Athletics deserves as much intellectual inquiry as the liberal arts, Trinity College philosophy professor Drew Hyland '61 said in a lecture yesterday, asking the audience to imagine a world where wrestling vies with mathematics as a main school subject.
Hyland, a former Princeton basketball player, addressed about 100 students and members of the Princeton Varsity Club in McCosh 10 at "The Sweatiest of the Liberal Arts: Athletics and Education." Making allusions to ancient Greece and current European educational models, he argued that the common view of sports as divorced from the academic sphere harms students' potential growth.
"By giving short shrift to the arts and physical education, we are cutting off from our children [their] core sensibilities," Hyland said.
He began by describing the ancient Athenian view that the two foundations of a young person's education were the pursuits of the muses and those in the gymnasium. The Athenians, he noted, did not subscribe to our modern conceptions of improving the mind and body separately, or the traditional Christian and Cartesian philosophy that holds the soul over body.
"What if there are parts of our quality as a person that are only developed in athletics?" Hyland asked.
As Plato noted in "Republic," he continued, activities of the gymnasium develop the soul.

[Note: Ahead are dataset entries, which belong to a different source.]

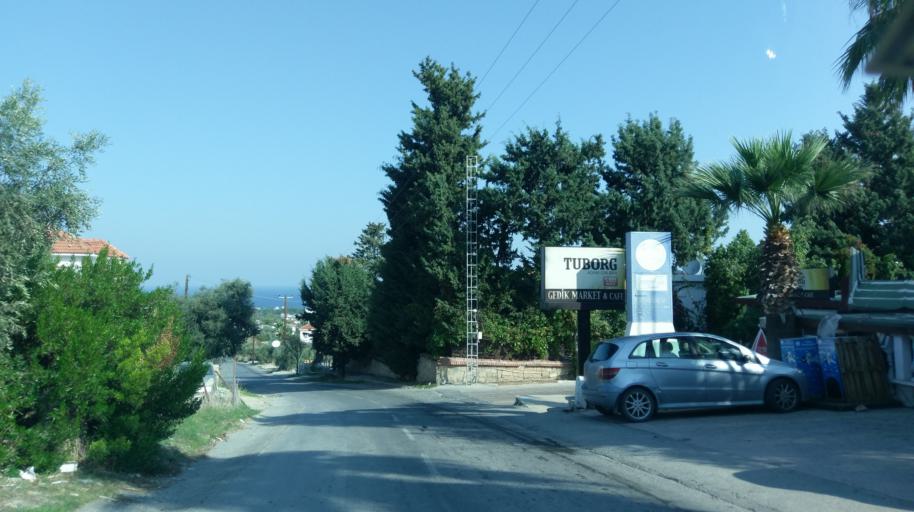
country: CY
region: Keryneia
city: Kyrenia
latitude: 35.3310
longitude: 33.2606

"My experience with basketball was literally defining," Hyland said. "I became who I am because of my passion for basketball."

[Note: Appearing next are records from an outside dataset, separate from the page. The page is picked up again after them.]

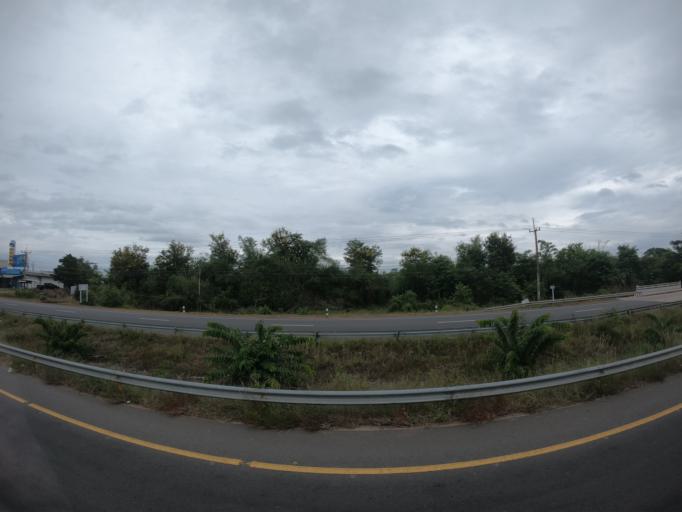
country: TH
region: Roi Et
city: Changhan
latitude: 16.1171
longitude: 103.4922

Hyland also addressed the disconnect in the American system, where schools offer sports but do not include them in educational endeavors.
He developed a class at Trinity — and later wrote a book — about the philosophy of sport. "I didn't want [my students] to say what I had to say, that none of my professors ever called on me to think about sports," he explained.

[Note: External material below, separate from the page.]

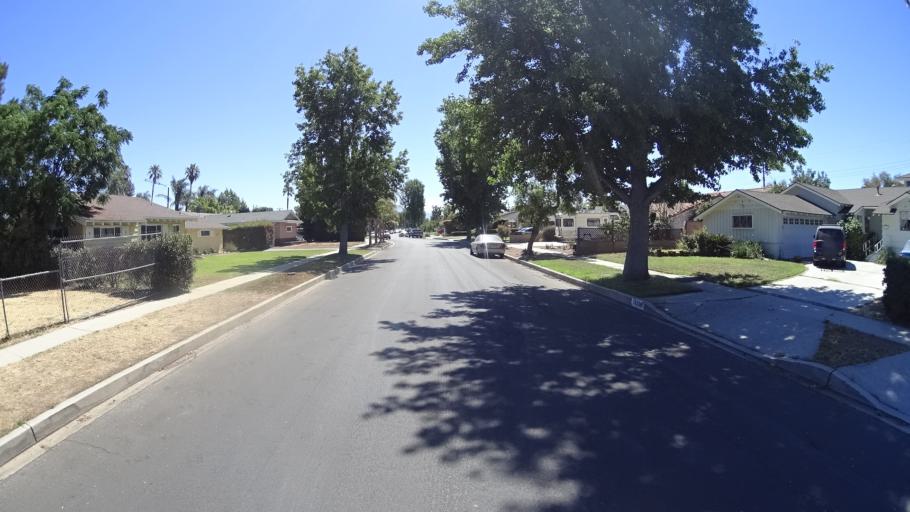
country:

In his class, Hyland had students confront their own experiences with sports, the positive and negative ethics involved and the contribution of athletics to academic discourse. Coaches, he said, are some of the most successful professors.
"Athletics is a wonderful learning environment not for war, but for the difficult ethical issues of life," he said.
Hyland concluded his lecture by addressing questions from the audience ranging from the role of parents in sports and the demise of the multi-sport athlete to self-segregation among athletes and performance enhancing drugs.

The lecture was the eighth in the biannual Jake McCandless '51 Speaker Series. The next lecture in the series will be given by Frank Deford '61, an NPR commentator and Sports Illustrated writer.
Besides the series, the Varsity Club presents off-campus lectures for alumni as well as on-campus events for athletes.
Louise Gengler '75, assistant director of the Princeton Varsity Club, described her job as offering scholar-athletes "a community beyond their own sport and to help the alumnus reconnect and support the sport teams."